The merge_timeline() classmethod passes the following parameters to execute the merging process:

  • start (int) – Specify start time (in microseconds and in Unix time format) or start step to merge timelines.

  • end (int) – Specify end time (in microseconds and in Unix time format) or end step to merge timelines.

  • unit (str) – Choose between "time" and "step". The default is "time".

Using the following example codes, execute the merge_timeline() method and download the merged JSON file.

  • Merge timeline with the "time" unit option. The following example code merges all available trace files between the Unix start time (the absolute zero Unix time) and the current Unix time, which means that you can merge the timelines for the entire training duration.

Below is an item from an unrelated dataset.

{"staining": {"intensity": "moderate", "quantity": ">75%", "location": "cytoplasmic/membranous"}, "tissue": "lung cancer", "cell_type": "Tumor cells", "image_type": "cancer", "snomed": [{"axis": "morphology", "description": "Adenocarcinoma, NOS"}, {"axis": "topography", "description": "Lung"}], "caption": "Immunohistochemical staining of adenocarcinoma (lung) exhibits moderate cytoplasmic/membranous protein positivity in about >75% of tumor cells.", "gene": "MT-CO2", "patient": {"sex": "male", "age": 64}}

    import time from smdebug.profiler.analysis.utils.merge_timelines import MergedTimeline from smdebug.profiler.profiler_constants import CONVERT_TO_MICROSECS combined_timeline = MergedTimeline(tj.profiler_s3_output_path, output_directory="./") combined_timeline.merge_timeline(0, int(time.time() * CONVERT_TO_MICROSECS))
  • Merge timeline with the "step" unit option. The following example code merges all available timelines between step 3 and step 9.

    from smdebug.profiler.analysis.utils.merge_timelines import MergedTimeline combined_timeline = MergedTimeline(tj.profiler_s3_output_path, output_directory="./") combined_timeline.merge_timeline(3, 9, unit="step")

Open the Chrome tracing app at chrome://tracing on a Chrome browser, and open the JSON file. You can explore the output to plot the merged timeline.